The problem was me, but not me in the way others believed.   No fundamental flaw existed; I was not the walking soap opera I appeared to be.  Slowly I began to understand I’d wasted a great deal of time trying to meet the expectations of others without having a clear vision of what I wanted, what was important to me. By the time I figured this out, I was alone.  I can’t say that was something I’d counted on, but in hindsight, it needed to happen.

This particular phase of my life was deliberate, filled with intention and ritual.  One of the rituals I enjoyed was Friday night at Barnes and Noble, where I’d cruise the aisles in search of literary wood to stoke the fires of inner growth.  On one such occasion, I found myself seated on the worn carpet between Women’s Issues, Psychology, and New Age books, each vying for attention.  My hand brushed against the spine of a book about Norse Mythology on the bottom shelf.  Without thinking, I picked it up.  The pages fell open, revealing words I needed to read under the chapter heading: Freya, Goddess of Sex, Beauty, and War.  A black ink illustration portrayed the Goddess’ likeness, an angular woman with fiery eyes as sharp as swords, content in her anger, giving an impression of pride and intimidation and sexual confidence.

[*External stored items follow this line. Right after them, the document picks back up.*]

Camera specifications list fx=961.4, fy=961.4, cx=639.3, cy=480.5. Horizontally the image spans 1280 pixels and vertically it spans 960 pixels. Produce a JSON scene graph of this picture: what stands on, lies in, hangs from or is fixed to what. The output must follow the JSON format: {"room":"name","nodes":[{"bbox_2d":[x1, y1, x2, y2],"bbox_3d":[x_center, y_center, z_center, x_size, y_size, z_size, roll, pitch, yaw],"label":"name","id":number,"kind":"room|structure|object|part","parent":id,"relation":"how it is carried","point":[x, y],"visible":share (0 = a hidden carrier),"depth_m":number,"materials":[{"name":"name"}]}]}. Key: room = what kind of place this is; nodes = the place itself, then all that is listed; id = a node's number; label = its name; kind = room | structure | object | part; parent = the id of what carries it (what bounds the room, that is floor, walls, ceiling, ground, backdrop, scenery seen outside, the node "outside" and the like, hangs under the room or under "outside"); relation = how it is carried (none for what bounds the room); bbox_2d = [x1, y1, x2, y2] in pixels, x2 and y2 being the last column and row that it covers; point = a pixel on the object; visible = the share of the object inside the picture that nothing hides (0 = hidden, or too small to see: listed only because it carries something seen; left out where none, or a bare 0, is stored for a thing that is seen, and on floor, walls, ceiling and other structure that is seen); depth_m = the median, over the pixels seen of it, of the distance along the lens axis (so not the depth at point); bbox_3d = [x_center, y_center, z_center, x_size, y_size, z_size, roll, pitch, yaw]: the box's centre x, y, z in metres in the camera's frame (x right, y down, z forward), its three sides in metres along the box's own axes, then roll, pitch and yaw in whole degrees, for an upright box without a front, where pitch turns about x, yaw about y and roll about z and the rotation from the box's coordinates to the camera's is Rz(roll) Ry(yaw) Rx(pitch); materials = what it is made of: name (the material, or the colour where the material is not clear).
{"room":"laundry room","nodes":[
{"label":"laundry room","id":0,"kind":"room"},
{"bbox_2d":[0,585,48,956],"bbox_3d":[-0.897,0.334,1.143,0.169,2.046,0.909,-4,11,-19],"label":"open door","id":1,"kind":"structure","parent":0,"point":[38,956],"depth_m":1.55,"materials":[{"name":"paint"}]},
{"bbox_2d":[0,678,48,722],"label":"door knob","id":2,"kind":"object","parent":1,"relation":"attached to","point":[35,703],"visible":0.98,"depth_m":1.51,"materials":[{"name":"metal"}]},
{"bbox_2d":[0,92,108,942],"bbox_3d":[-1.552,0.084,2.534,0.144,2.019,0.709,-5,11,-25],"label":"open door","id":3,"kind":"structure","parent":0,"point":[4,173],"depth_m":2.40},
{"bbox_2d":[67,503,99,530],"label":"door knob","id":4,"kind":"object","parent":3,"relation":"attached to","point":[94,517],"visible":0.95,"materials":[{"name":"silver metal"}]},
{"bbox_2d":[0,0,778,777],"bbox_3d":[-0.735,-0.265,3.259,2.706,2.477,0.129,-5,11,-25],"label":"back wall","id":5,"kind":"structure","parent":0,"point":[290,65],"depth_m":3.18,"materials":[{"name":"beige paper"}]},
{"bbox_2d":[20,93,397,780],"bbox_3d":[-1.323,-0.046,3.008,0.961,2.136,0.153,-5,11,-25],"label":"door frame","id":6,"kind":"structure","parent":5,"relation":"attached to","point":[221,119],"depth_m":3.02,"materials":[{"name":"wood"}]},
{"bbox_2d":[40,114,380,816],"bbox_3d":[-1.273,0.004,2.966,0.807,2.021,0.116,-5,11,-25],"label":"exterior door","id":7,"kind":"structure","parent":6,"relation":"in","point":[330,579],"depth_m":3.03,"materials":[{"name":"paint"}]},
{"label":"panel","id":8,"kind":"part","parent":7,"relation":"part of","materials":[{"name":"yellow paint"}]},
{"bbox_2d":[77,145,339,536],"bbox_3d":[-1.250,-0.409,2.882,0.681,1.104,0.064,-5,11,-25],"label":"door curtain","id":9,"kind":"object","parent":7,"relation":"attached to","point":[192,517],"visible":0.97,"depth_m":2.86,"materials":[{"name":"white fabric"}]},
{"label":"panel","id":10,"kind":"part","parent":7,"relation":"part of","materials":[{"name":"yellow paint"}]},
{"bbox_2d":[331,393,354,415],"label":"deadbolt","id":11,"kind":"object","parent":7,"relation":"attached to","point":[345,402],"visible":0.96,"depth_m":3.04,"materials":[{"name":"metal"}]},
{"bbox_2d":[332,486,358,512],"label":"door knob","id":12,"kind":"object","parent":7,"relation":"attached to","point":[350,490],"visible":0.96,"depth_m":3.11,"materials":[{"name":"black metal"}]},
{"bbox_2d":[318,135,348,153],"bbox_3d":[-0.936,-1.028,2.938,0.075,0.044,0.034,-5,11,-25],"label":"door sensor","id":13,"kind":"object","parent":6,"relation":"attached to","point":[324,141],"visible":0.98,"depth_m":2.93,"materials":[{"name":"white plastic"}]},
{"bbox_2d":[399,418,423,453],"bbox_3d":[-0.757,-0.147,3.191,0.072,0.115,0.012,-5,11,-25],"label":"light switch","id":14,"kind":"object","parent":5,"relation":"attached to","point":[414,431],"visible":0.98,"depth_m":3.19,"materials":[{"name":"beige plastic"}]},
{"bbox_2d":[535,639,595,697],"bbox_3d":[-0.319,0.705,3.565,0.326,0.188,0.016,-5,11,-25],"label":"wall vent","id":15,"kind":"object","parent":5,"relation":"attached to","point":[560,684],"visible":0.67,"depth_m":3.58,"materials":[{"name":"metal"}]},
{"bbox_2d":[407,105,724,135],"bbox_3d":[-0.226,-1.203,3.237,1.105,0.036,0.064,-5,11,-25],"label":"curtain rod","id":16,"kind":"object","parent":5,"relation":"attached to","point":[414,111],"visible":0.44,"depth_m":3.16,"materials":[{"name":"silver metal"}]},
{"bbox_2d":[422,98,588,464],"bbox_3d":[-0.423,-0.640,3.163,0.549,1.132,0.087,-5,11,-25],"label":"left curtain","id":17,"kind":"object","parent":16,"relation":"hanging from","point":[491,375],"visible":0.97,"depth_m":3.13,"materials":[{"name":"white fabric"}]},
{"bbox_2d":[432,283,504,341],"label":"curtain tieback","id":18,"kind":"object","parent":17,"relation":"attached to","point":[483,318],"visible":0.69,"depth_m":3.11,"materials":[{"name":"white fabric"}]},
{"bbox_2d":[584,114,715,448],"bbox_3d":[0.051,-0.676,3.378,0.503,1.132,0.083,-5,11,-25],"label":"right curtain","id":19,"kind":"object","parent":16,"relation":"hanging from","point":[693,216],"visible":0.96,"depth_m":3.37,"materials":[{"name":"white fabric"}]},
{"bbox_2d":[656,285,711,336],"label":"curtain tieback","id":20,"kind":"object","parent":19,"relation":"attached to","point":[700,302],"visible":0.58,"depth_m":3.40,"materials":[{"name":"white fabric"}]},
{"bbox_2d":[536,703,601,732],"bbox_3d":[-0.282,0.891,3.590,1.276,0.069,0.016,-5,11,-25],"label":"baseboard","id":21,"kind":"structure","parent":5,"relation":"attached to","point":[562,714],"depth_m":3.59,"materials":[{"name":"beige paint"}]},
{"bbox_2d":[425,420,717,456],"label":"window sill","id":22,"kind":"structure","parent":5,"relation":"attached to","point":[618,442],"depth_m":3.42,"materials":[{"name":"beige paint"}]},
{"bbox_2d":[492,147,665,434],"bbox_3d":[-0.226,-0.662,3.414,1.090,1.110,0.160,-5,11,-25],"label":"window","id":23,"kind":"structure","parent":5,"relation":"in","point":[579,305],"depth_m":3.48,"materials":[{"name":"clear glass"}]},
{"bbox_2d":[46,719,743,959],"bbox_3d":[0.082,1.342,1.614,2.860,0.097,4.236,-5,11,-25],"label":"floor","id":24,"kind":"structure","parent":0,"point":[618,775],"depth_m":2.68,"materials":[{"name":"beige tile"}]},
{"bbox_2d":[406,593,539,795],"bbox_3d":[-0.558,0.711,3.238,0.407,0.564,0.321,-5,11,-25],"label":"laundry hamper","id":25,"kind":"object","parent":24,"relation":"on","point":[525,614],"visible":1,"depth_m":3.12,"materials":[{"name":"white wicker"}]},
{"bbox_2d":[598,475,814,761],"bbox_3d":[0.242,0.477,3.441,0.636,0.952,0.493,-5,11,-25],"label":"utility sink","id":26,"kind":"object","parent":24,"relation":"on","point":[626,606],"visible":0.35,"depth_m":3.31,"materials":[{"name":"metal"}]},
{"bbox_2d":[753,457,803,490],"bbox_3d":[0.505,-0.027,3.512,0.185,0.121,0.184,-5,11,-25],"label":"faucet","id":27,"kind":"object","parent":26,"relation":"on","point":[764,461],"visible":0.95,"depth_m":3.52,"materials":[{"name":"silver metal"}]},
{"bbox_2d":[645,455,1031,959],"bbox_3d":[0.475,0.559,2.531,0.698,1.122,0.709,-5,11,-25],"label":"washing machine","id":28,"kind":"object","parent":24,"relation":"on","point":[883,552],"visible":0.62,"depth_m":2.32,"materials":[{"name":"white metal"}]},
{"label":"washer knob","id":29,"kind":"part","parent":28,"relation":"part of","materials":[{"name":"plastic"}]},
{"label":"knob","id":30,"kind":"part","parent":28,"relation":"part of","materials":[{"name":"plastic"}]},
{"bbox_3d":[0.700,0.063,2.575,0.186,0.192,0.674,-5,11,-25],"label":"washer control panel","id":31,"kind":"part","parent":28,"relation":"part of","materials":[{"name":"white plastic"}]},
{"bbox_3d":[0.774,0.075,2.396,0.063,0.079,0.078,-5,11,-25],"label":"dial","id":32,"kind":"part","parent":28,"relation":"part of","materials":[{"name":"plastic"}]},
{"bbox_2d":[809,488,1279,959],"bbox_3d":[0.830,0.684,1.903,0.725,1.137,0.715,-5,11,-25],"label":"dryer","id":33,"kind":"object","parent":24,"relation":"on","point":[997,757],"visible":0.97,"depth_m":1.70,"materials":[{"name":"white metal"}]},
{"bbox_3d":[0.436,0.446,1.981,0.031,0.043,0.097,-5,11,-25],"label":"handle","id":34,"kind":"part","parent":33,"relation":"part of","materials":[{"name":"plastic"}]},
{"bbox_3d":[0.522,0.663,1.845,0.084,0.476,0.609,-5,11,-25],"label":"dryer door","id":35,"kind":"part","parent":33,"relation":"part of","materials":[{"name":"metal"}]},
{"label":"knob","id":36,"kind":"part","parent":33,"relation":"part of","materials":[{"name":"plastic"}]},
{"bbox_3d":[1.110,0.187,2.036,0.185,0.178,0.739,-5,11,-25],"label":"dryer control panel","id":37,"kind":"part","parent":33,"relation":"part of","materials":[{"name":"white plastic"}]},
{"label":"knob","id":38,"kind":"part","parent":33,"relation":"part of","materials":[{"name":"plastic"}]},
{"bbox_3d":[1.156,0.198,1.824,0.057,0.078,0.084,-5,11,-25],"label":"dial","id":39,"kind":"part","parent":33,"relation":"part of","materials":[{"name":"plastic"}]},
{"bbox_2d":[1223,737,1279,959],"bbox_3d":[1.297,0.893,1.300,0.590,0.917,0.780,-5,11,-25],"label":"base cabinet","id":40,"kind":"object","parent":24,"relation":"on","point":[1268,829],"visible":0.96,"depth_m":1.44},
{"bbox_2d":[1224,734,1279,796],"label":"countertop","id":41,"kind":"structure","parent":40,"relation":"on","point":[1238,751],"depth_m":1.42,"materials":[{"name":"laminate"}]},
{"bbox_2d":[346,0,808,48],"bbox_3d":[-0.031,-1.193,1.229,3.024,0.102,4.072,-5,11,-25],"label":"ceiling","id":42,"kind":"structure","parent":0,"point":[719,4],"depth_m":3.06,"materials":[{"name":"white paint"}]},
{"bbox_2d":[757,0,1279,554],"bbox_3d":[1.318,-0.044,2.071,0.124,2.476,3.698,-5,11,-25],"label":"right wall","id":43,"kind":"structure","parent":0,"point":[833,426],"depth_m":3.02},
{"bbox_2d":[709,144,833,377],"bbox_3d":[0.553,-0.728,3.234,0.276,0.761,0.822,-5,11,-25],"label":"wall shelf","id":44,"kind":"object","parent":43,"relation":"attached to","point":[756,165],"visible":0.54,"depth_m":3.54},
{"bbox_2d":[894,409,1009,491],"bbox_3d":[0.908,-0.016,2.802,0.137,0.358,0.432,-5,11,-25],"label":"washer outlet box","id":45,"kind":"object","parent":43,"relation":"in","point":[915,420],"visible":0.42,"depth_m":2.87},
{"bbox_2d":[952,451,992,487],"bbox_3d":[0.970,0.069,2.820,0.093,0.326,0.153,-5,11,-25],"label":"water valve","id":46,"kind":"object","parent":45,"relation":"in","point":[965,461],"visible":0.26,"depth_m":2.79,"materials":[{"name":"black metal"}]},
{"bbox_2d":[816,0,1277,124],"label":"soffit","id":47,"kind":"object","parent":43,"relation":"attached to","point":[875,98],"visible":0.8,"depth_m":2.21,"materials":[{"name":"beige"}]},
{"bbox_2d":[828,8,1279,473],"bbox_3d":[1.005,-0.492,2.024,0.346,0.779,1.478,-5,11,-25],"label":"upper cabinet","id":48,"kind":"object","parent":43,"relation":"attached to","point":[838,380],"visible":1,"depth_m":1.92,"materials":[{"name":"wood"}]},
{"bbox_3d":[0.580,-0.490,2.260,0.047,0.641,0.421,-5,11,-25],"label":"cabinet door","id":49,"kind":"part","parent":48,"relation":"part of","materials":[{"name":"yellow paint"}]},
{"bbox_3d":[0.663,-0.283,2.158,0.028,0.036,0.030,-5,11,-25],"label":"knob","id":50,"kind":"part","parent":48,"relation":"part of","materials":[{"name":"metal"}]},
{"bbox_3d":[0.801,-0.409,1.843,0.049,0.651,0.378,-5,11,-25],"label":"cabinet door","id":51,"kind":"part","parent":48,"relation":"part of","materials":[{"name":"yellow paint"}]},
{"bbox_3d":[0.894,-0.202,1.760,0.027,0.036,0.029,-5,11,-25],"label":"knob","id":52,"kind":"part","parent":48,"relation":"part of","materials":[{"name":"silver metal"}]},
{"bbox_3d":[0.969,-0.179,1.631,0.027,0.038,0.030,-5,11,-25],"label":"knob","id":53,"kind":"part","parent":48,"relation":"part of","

Again, my eyes settled on words waiting for them in a short tale that recalled Freya and her desire to possess a brooch she had admired in a silver smith’s window.  It was incredibly detailed, catching sunlight and sparkling like diamonds.  Freya was a Goddess used to getting what she wanted, and she wanted that brooch.  Entering the shop, she was greeted by a horrible little man, bent and knotted.  He was a dwarf, but misshapen as he was, he might as easily been confused with a troll.

Freya told the man she wanted the brooch in the window.  He replied it was not for sale.  His adamancy drove her desire.  The shop owner told Freya the only way she would ever own the brooch was if she agreed to sleep with him and his three brothers.  The thought disgusted Freya, but she was a woman who knew what she wanted.  The dwarf’s terms were nonnegotiable.  Freya considered her options: walk away from the treasure she wanted, or have sex with four disgusting, little men. 

The following night, the Goddess of Sex ,Beauty, and War went to the dwarfs’ home where she proceeded to meet the terms of their agreement.  Freya won possession of the jewel she longed for, and in the process, learned an important lesson.  In the days that followed, Freya could be heard bragging to the Gods about her adventure, telling them the four brothers had been the most magnificent lovers she had ever had.

I closed the book, dubbing the story, “The Freya Principle”.  The moral of the mythological story was multilayered.  First, we must know exactly what it is that we want.  Then we must come to terms with what we will sacrifice in order to achieve the goal of acquisition.  Sometimes that boils down to your best bet.  Sometimes that boils down to a matter of trust.  Sometimes it requires a leap of faith. But details of the unknown are always sketchy, that’s why we fear change as much as we do.  Staying in a familiar situation feels safer than gambling on the unknown, although change always facilitates awareness.

Second, we cannot make assumptions based on visual perceptions alone.  We need to go deeper into ourselves and the circumstance that confronts us.  The goal isn’t the destination; it truly is the journey. 

Third, last, but not least, conquering our fear in pursuit of inner growth is rewarded many times over by unexpected pleasures we experience along the way. 

Once I’d made my decision to redefine my life in spite of my fear of the uncertainty of change, I’d taken the first step that was the first of many to follow.  Whenever I wobble, my mind carries me back to that night at Barnes and Noble, reminding me how important it is to keep my eye on the prize and to search through all the surface debris of any situation for its greater, intended content.   And then to have the courage to apply it to my own life.